- [Directions] Copy out only the lines from the one that contains "pose: elev=125.0 azim=73.5" through the one that contains "Dot at: (300, 339)", including both ends, exactly as they appear among the items below.
-- BEGIN --
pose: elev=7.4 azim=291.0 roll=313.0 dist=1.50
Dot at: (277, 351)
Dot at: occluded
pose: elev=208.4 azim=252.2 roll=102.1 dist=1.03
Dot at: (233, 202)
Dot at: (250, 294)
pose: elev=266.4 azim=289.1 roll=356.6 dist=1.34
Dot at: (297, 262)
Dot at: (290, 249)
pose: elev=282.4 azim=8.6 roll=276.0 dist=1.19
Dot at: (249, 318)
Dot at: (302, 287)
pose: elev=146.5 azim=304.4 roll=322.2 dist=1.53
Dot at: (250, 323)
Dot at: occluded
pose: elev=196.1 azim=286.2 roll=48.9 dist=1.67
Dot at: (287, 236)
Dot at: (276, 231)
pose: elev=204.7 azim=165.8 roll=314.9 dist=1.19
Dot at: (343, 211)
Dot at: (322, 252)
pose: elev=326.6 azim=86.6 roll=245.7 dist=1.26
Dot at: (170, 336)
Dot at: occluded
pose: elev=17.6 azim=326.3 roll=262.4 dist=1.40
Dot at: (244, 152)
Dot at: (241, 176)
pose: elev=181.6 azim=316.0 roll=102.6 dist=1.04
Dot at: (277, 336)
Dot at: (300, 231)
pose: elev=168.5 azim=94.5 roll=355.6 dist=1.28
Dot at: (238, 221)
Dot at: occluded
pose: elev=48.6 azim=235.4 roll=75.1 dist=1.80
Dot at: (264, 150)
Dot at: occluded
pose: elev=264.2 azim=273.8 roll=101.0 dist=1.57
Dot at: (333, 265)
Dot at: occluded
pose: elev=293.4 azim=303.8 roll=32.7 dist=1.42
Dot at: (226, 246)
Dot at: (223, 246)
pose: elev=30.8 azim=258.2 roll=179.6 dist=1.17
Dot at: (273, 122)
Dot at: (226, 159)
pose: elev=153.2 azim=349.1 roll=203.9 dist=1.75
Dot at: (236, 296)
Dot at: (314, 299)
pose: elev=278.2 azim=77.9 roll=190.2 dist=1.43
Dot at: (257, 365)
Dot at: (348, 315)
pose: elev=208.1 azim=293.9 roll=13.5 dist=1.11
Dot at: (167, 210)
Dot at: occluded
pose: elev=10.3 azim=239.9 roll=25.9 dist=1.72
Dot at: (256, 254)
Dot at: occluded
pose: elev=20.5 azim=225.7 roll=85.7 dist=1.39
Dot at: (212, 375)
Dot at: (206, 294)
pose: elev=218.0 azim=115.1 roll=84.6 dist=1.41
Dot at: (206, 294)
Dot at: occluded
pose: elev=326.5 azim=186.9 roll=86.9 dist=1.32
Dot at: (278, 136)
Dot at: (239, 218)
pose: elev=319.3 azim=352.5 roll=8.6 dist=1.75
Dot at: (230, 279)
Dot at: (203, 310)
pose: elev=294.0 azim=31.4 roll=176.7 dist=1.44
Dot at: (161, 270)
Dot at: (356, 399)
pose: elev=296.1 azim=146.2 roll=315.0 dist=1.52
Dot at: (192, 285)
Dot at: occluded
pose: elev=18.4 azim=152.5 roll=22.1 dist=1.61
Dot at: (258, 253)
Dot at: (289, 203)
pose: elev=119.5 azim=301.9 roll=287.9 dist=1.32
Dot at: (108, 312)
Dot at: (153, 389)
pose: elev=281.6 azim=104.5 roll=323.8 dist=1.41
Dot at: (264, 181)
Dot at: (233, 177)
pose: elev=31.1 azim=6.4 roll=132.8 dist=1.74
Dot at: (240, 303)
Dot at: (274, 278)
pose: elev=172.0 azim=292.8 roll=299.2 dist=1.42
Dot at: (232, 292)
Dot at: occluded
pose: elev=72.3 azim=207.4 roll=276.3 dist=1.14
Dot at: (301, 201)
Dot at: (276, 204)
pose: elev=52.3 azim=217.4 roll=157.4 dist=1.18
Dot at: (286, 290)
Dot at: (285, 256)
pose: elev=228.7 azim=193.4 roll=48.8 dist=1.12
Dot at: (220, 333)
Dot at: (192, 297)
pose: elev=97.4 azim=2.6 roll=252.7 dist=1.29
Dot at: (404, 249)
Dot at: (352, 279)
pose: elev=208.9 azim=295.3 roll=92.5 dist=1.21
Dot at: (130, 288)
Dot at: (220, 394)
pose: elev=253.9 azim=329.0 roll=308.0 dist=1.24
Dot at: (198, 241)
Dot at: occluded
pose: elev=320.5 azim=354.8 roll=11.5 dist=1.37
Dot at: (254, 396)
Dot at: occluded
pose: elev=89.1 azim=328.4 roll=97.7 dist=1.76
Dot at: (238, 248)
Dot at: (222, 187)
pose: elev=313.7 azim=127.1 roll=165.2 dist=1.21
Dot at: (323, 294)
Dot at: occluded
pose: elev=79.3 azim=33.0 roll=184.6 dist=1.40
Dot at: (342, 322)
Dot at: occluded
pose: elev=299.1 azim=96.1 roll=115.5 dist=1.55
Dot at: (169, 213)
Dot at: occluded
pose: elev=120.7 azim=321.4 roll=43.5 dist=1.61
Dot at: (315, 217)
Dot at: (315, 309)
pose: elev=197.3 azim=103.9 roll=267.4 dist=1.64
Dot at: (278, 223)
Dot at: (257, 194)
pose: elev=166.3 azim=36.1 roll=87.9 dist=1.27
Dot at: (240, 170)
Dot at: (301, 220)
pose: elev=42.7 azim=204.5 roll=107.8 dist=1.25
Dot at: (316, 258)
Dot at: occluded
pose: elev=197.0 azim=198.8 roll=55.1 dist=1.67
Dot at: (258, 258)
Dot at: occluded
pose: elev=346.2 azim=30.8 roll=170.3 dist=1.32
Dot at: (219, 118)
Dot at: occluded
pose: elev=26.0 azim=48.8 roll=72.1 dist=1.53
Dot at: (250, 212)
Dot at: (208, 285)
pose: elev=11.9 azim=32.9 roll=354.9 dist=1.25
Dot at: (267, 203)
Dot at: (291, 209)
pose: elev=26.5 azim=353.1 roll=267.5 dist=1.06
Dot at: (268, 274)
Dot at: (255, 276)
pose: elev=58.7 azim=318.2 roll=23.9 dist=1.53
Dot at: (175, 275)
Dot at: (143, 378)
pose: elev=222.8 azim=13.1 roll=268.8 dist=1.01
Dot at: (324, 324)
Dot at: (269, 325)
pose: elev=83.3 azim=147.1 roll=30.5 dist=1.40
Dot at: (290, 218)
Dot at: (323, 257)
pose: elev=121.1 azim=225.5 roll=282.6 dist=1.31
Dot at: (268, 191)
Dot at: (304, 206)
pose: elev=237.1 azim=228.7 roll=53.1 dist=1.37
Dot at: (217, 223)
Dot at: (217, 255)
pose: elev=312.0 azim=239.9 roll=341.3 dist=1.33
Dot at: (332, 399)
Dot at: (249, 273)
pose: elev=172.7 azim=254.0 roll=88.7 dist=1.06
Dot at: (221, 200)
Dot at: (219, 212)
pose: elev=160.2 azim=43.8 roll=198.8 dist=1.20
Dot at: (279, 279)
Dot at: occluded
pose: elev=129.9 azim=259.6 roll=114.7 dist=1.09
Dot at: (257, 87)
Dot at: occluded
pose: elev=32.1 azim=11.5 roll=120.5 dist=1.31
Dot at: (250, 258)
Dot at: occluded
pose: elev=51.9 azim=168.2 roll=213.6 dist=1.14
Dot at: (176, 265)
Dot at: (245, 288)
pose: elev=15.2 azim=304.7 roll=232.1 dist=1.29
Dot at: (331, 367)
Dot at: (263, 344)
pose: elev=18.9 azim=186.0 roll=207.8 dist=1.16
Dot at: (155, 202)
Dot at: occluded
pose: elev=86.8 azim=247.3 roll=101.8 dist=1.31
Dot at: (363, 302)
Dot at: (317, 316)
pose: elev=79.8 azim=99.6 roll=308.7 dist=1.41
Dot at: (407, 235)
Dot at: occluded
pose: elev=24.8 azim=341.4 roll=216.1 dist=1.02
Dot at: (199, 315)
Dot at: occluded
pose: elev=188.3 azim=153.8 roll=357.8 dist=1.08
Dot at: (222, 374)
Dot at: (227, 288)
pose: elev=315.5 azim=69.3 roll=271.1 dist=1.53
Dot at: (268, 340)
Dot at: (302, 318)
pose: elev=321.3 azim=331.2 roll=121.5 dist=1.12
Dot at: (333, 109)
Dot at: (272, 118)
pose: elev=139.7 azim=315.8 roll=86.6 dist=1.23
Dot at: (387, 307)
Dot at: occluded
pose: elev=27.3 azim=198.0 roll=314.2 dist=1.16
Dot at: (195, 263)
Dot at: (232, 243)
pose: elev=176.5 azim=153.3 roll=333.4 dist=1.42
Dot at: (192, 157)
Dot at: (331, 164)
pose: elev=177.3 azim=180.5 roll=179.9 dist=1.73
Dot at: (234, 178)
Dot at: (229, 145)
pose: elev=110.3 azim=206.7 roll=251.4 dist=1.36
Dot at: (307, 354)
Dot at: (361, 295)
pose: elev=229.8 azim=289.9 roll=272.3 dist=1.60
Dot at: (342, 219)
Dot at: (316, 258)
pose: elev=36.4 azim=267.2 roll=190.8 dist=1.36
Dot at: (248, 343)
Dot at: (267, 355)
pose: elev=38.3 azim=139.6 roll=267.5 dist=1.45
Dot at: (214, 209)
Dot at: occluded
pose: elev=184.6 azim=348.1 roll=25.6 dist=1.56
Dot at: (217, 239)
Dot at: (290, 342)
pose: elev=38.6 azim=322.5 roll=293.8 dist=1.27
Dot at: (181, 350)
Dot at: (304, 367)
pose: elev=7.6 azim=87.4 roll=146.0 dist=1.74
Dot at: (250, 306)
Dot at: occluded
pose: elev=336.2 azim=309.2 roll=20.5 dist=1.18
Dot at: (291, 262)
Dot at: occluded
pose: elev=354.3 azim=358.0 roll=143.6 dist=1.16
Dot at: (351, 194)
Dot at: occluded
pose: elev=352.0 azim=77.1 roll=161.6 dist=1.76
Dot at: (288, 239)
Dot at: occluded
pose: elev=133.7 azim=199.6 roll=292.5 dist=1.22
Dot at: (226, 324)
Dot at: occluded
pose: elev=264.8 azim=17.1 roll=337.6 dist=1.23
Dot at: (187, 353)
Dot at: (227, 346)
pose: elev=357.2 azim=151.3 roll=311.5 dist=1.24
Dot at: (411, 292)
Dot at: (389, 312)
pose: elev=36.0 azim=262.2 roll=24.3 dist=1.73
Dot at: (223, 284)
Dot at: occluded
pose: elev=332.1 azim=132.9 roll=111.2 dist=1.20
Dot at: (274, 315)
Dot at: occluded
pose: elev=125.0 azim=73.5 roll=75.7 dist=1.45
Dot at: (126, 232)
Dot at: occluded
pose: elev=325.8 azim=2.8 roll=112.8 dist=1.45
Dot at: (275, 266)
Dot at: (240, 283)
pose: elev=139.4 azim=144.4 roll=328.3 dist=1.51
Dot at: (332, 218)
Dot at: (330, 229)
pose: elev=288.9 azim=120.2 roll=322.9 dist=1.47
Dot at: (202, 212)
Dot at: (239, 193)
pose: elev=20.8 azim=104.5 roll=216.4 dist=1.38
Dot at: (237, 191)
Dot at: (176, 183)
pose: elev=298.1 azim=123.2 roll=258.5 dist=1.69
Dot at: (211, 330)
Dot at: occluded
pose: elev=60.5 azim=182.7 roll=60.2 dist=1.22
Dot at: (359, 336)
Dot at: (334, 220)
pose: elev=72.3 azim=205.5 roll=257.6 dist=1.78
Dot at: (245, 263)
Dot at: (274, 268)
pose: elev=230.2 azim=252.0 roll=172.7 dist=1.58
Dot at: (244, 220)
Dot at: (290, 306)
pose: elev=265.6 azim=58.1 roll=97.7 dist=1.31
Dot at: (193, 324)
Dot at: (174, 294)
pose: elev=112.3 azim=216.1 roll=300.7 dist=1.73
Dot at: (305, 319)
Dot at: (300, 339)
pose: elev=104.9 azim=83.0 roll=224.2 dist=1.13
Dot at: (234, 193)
-- END --
- [Correct result]
pose: elev=125.0 azim=73.5 roll=75.7 dist=1.45
Dot at: (126, 232)
Dot at: occluded
pose: elev=325.8 azim=2.8 roll=112.8 dist=1.45
Dot at: (275, 266)
Dot at: (240, 283)
pose: elev=139.4 azim=144.4 roll=328.3 dist=1.51
Dot at: (332, 218)
Dot at: (330, 229)
pose: elev=288.9 azim=120.2 roll=322.9 dist=1.47
Dot at: (202, 212)
Dot at: (239, 193)
pose: elev=20.8 azim=104.5 roll=216.4 dist=1.38
Dot at: (237, 191)
Dot at: (176, 183)
pose: elev=298.1 azim=123.2 roll=258.5 dist=1.69
Dot at: (211, 330)
Dot at: occluded
pose: elev=60.5 azim=182.7 roll=60.2 dist=1.22
Dot at: (359, 336)
Dot at: (334, 220)
pose: elev=72.3 azim=205.5 roll=257.6 dist=1.78
Dot at: (245, 263)
Dot at: (274, 268)
pose: elev=230.2 azim=252.0 roll=172.7 dist=1.58
Dot at: (244, 220)
Dot at: (290, 306)
pose: elev=265.6 azim=58.1 roll=97.7 dist=1.31
Dot at: (193, 324)
Dot at: (174, 294)
pose: elev=112.3 azim=216.1 roll=300.7 dist=1.73
Dot at: (305, 319)
Dot at: (300, 339)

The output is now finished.